Assigned task:
Write the entries out again in full and unchanged, dropping every image.

*** Input data ***

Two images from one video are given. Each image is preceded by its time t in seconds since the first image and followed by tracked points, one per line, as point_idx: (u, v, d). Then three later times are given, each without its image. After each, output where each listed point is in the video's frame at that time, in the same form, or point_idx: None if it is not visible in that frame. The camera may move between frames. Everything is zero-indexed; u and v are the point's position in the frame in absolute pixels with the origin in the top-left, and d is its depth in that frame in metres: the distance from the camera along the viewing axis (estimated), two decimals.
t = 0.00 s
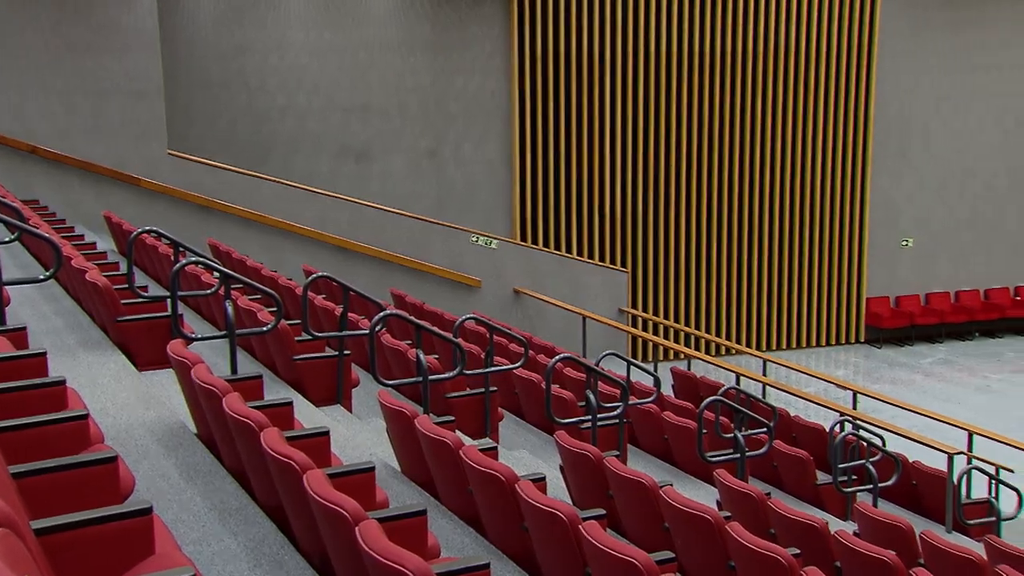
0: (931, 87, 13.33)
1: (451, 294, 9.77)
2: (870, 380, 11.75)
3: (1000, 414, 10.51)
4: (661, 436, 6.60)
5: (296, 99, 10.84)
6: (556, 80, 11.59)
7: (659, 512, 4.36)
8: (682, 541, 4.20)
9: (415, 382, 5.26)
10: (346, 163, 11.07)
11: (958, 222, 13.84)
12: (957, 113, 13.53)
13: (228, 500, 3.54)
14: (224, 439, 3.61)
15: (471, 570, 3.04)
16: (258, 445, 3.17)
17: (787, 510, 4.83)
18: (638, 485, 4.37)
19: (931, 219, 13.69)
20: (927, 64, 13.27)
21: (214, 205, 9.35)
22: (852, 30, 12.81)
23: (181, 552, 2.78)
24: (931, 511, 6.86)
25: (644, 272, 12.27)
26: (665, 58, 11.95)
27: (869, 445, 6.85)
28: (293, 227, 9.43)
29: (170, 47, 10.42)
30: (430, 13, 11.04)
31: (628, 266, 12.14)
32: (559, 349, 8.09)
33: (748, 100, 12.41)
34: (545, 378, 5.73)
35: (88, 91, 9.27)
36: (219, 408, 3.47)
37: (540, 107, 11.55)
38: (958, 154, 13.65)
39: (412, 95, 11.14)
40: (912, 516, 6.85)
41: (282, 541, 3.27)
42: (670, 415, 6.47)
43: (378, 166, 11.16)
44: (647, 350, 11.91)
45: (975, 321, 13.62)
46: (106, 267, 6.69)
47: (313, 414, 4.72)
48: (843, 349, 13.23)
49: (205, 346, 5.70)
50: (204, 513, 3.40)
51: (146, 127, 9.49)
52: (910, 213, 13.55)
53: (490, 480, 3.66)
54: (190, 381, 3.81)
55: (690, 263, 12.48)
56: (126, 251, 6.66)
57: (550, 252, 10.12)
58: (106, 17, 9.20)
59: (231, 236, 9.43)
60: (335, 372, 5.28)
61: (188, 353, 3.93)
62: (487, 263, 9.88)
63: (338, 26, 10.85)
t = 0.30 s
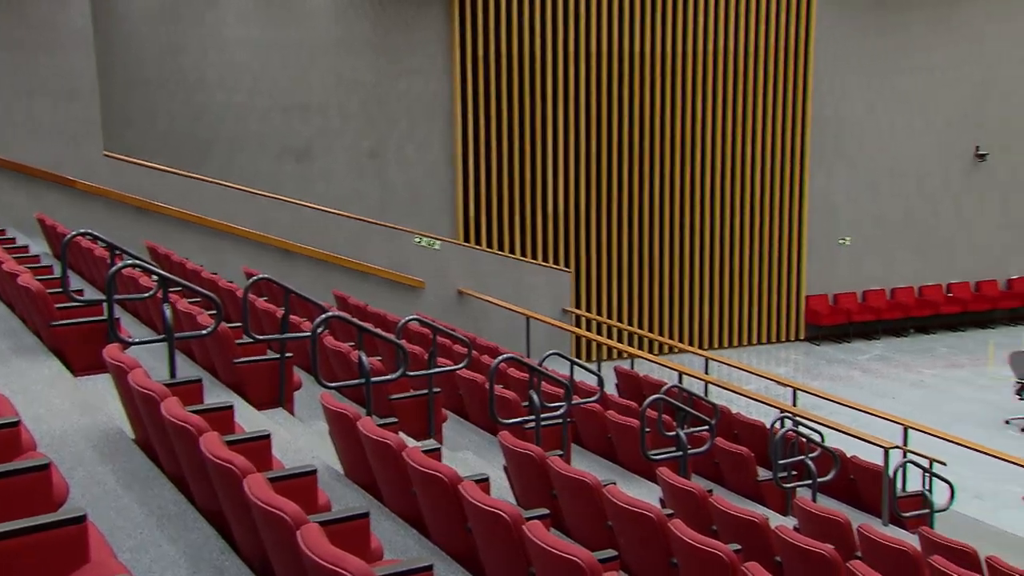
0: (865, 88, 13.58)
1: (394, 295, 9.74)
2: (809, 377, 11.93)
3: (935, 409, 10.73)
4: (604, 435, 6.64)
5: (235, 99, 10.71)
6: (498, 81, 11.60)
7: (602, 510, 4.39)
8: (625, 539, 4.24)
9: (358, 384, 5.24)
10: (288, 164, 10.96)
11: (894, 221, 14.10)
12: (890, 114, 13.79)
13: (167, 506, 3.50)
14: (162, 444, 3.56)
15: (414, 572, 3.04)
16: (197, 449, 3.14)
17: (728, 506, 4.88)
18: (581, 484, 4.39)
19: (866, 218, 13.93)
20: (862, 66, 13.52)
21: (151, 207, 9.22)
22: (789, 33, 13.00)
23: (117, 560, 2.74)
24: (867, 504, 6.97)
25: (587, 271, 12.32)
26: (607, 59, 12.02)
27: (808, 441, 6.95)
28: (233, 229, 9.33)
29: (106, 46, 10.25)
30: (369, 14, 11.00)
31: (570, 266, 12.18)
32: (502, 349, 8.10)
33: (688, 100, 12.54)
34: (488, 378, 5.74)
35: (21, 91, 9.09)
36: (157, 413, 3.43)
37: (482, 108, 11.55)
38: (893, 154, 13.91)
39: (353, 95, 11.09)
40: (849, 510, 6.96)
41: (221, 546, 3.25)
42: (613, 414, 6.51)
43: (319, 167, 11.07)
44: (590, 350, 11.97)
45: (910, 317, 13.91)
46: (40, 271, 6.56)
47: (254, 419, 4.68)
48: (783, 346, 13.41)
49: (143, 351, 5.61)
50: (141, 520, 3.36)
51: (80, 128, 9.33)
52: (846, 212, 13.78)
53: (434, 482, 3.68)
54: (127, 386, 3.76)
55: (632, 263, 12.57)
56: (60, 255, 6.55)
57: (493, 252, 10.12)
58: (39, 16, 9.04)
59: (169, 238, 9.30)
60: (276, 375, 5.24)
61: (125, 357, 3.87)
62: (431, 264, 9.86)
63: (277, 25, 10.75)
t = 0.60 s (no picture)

*** End of Input data ***

Result of this exercise:
Two images from one video are given. Each image is preceded by its time t in seconds since the first image and followed by tracked points, one per line, as point_idx: (u, v, d). Then three later times are given, each without its image. After each, output where each listed point is in the video's frame at that time, in the same form, or point_idx: None if it is not visible in that frame. The camera may move between frames. Everything is zero-indexed; u and v are the point's position in the frame in absolute pixels with the origin in the top-left, and d is its depth in that frame in metres: the distance from the camera along the viewing axis (estimated), two decimals.
t = 0.00 s
0: (931, 87, 13.33)
1: (451, 294, 9.77)
2: (870, 380, 11.75)
3: (1000, 414, 10.51)
4: (661, 436, 6.60)
5: (296, 99, 10.84)
6: (556, 80, 11.59)
7: (659, 512, 4.36)
8: (682, 541, 4.20)
9: (415, 382, 5.26)
10: (346, 163, 11.07)
11: (958, 222, 13.84)
12: (957, 113, 13.53)
13: (228, 500, 3.54)
14: (224, 439, 3.61)
15: (471, 570, 3.04)
16: (258, 445, 3.17)
17: (787, 510, 4.83)
18: (638, 485, 4.37)
19: (931, 219, 13.69)
20: (927, 64, 13.27)
21: (214, 205, 9.35)
22: (852, 30, 12.81)
23: (181, 552, 2.78)
24: (931, 511, 6.86)
25: (644, 272, 12.27)
26: (665, 58, 11.95)
27: (869, 445, 6.85)
28: (293, 227, 9.43)
29: (170, 47, 10.42)
30: (430, 13, 11.04)
31: (628, 266, 12.14)
32: (559, 349, 8.09)
33: (748, 100, 12.41)
34: (545, 378, 5.73)
35: (88, 91, 9.27)
36: (219, 408, 3.47)
37: (540, 107, 11.55)
38: (958, 154, 13.65)
39: (412, 95, 11.14)
40: (912, 516, 6.85)
41: (282, 541, 3.27)
42: (670, 415, 6.47)
43: (378, 166, 11.16)
44: (647, 350, 11.91)
45: (975, 321, 13.62)
46: (106, 267, 6.69)
47: (313, 414, 4.72)
48: (843, 349, 13.23)
49: (205, 346, 5.70)
50: (204, 513, 3.40)
51: (146, 127, 9.49)
52: (910, 213, 13.55)
53: (490, 480, 3.66)
54: (190, 381, 3.81)
55: (690, 263, 12.48)
56: (126, 251, 6.66)
57: (550, 252, 10.12)
58: (106, 17, 9.20)
59: (231, 236, 9.43)
60: (335, 372, 5.28)
61: (188, 353, 3.93)
62: (487, 263, 9.88)
63: (338, 26, 10.85)
t = 0.30 s
0: (865, 88, 13.58)
1: (394, 295, 9.74)
2: (809, 377, 11.93)
3: (935, 409, 10.73)
4: (604, 435, 6.64)
5: (235, 99, 10.71)
6: (498, 81, 11.60)
7: (602, 510, 4.39)
8: (625, 539, 4.24)
9: (358, 384, 5.24)
10: (288, 164, 10.96)
11: (894, 221, 14.10)
12: (890, 114, 13.79)
13: (167, 506, 3.50)
14: (162, 444, 3.56)
15: (414, 572, 3.04)
16: (197, 449, 3.14)
17: (728, 506, 4.88)
18: (581, 484, 4.39)
19: (866, 218, 13.93)
20: (862, 66, 13.52)
21: (151, 207, 9.22)
22: (789, 33, 13.00)
23: (117, 560, 2.74)
24: (867, 504, 6.97)
25: (587, 271, 12.32)
26: (607, 59, 12.02)
27: (808, 441, 6.95)
28: (233, 229, 9.33)
29: (106, 46, 10.25)
30: (369, 14, 11.00)
31: (570, 266, 12.18)
32: (502, 349, 8.10)
33: (688, 100, 12.54)
34: (488, 378, 5.74)
35: (21, 91, 9.09)
36: (157, 413, 3.43)
37: (482, 108, 11.55)
38: (893, 154, 13.91)
39: (353, 95, 11.09)
40: (849, 510, 6.96)
41: (221, 546, 3.25)
42: (613, 414, 6.51)
43: (319, 167, 11.07)
44: (590, 350, 11.97)
45: (910, 317, 13.91)
46: (40, 271, 6.56)
47: (254, 419, 4.68)
48: (783, 346, 13.41)
49: (143, 351, 5.61)
50: (141, 520, 3.36)
51: (80, 128, 9.33)
52: (846, 212, 13.78)
53: (434, 482, 3.68)
54: (127, 386, 3.76)
55: (632, 263, 12.57)
56: (60, 255, 6.55)
57: (493, 252, 10.12)
58: (39, 16, 9.04)
59: (169, 238, 9.30)
60: (276, 375, 5.24)
61: (125, 357, 3.87)
62: (431, 264, 9.86)
63: (277, 25, 10.75)
t = 0.60 s (no picture)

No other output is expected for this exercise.